_Task to complete_. If a line of the records contains the string "bains", copy it out.

======== Source material ========

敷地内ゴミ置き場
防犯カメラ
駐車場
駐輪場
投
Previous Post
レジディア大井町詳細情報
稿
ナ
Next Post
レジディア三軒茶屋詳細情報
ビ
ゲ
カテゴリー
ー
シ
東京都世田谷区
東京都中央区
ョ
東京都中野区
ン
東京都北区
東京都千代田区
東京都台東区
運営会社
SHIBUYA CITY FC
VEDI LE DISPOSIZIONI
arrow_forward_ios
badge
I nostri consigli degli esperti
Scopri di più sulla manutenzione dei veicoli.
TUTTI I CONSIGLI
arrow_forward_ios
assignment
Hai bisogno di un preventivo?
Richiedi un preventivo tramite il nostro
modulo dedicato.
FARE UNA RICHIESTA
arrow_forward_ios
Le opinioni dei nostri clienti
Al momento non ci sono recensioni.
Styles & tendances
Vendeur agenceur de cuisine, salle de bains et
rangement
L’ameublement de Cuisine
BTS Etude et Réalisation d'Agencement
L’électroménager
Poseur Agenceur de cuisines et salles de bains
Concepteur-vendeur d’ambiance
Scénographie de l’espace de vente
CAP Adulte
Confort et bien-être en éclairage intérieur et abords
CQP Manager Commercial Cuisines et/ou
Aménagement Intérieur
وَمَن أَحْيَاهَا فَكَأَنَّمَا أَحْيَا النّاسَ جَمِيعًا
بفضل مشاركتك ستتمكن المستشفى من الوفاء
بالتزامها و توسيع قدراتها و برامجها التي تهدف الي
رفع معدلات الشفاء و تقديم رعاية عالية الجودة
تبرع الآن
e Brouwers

========

_Exercise answer_.
Vendeur agenceur de cuisine, salle de bains et
Poseur Agenceur de cuisines et salles de bains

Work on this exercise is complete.